Render every line of the listing below as one string in a JSON list, in order, leaving out any blank lines.

*MATERIALS PROVIDED*.

☆ ☆ ☆ ☆ ☆

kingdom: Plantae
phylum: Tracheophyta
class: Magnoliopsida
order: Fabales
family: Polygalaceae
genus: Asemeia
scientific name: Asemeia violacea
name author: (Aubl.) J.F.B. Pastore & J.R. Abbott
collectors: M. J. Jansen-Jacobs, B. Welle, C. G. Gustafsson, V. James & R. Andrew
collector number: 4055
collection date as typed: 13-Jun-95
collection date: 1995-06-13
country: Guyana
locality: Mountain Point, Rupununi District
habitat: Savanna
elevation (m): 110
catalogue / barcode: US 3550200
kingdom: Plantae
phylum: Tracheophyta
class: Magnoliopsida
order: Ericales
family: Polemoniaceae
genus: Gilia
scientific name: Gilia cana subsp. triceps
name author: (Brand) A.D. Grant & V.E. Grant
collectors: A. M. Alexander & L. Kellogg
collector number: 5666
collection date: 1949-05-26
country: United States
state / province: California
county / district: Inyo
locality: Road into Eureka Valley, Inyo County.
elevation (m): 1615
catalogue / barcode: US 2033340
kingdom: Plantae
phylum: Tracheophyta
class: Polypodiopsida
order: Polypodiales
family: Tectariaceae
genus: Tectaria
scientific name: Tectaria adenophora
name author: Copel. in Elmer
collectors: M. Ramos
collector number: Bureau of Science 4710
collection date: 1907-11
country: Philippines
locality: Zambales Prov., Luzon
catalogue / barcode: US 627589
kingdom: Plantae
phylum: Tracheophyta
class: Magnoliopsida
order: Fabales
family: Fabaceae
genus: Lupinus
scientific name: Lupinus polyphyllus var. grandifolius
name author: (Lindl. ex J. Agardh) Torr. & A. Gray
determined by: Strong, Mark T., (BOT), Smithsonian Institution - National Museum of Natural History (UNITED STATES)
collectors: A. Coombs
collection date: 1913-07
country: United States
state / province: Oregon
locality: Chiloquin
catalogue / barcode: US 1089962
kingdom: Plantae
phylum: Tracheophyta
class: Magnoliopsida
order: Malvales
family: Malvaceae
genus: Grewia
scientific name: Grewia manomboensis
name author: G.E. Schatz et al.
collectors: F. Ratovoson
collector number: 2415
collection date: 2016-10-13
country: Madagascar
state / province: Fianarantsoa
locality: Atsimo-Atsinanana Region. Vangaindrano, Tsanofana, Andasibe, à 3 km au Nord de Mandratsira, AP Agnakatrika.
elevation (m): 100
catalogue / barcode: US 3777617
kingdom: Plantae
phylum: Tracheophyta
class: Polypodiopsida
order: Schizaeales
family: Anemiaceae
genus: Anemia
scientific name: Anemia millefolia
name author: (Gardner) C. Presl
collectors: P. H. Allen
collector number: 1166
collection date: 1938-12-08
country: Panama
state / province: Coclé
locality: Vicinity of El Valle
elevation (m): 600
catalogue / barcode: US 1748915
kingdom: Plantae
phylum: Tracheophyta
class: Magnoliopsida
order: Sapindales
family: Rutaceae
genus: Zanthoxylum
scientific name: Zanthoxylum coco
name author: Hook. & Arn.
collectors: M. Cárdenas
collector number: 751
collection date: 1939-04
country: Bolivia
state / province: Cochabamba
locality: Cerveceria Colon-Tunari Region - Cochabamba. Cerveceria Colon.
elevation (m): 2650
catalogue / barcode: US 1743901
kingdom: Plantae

☆ ☆ ☆ ☆ ☆

*SOLUTION TO THIS PROBLEM*.
[
  "kingdom: Plantae",
  "phylum: Tracheophyta",
  "class: Magnoliopsida",
  "order: Fabales",
  "family: Polygalaceae",
  "genus: Asemeia",
  "scientific name: Asemeia violacea",
  "name author: (Aubl.) J.F.B. Pastore & J.R. Abbott",
  "collectors: M. J. Jansen-Jacobs, B. Welle, C. G. Gustafsson, V. James & R. Andrew",
  "collector number: 4055",
  "collection date as typed: 13-Jun-95",
  "collection date: 1995-06-13",
  "country: Guyana",
  "locality: Mountain Point, Rupununi District",
  "habitat: Savanna",
  "elevation (m): 110",
  "catalogue / barcode: US 3550200",
  "kingdom: Plantae",
  "phylum: Tracheophyta",
  "class: Magnoliopsida",
  "order: Ericales",
  "family: Polemoniaceae",
  "genus: Gilia",
  "scientific name: Gilia cana subsp. triceps",
  "name author: (Brand) A.D. Grant & V.E. Grant",
  "collectors: A. M. Alexander & L. Kellogg",
  "collector number: 5666",
  "collection date: 1949-05-26",
  "country: United States",
  "state / province: California",
  "county / district: Inyo",
  "locality: Road into Eureka Valley, Inyo County.",
  "elevation (m): 1615",
  "catalogue / barcode: US 2033340",
  "kingdom: Plantae",
  "phylum: Tracheophyta",
  "class: Polypodiopsida",
  "order: Polypodiales",
  "family: Tectariaceae",
  "genus: Tectaria",
  "scientific name: Tectaria adenophora",
  "name author: Copel. in Elmer",
  "collectors: M. Ramos",
  "collector number: Bureau of Science 4710",
  "collection date: 1907-11",
  "country: Philippines",
  "locality: Zambales Prov., Luzon",
  "catalogue / barcode: US 627589",
  "kingdom: Plantae",
  "phylum: Tracheophyta",
  "class: Magnoliopsida",
  "order: Fabales",
  "family: Fabaceae",
  "genus: Lupinus",
  "scientific name: Lupinus polyphyllus var. grandifolius",
  "name author: (Lindl. ex J. Agardh) Torr. & A. Gray",
  "determined by: Strong, Mark T., (BOT), Smithsonian Institution - National Museum of Natural History (UNITED STATES)",
  "collectors: A. Coombs",
  "collection date: 1913-07",
  "country: United States",
  "state / province: Oregon",
  "locality: Chiloquin",
  "catalogue / barcode: US 1089962",
  "kingdom: Plantae",
  "phylum: Tracheophyta",
  "class: Magnoliopsida",
  "order: Malvales",
  "family: Malvaceae",
  "genus: Grewia",
  "scientific name: Grewia manomboensis",
  "name author: G.E. Schatz et al.",
  "collectors: F. Ratovoson",
  "collector number: 2415",
  "collection date: 2016-10-13",
  "country: Madagascar",
  "state / province: Fianarantsoa",
  "locality: Atsimo-Atsinanana Region. Vangaindrano, Tsanofana, Andasibe, à 3 km au Nord de Mandratsira, AP Agnakatrika.",
  "elevation (m): 100",
  "catalogue / barcode: US 3777617",
  "kingdom: Plantae",
  "phylum: Tracheophyta",
  "class: Polypodiopsida",
  "order: Schizaeales",
  "family: Anemiaceae",
  "genus: Anemia",
  "scientific name: Anemia millefolia",
  "name author: (Gardner) C. Presl",
  "collectors: P. H. Allen",
  "collector number: 1166",
  "collection date: 1938-12-08",
  "country: Panama",
  "state / province: Coclé",
  "locality: Vicinity of El Valle",
  "elevation (m): 600",
  "catalogue / barcode: US 1748915",
  "kingdom: Plantae",
  "phylum: Tracheophyta",
  "class: Magnoliopsida",
  "order: Sapindales",
  "family: Rutaceae",
  "genus: Zanthoxylum",
  "scientific name: Zanthoxylum coco",
  "name author: Hook. & Arn.",
  "collectors: M. Cárdenas",
  "collector number: 751",
  "collection date: 1939-04",
  "country: Bolivia",
  "state / province: Cochabamba",
  "locality: Cerveceria Colon-Tunari Region - Cochabamba. Cerveceria Colon.",
  "elevation (m): 2650",
  "catalogue / barcode: US 1743901",
  "kingdom: Plantae"
]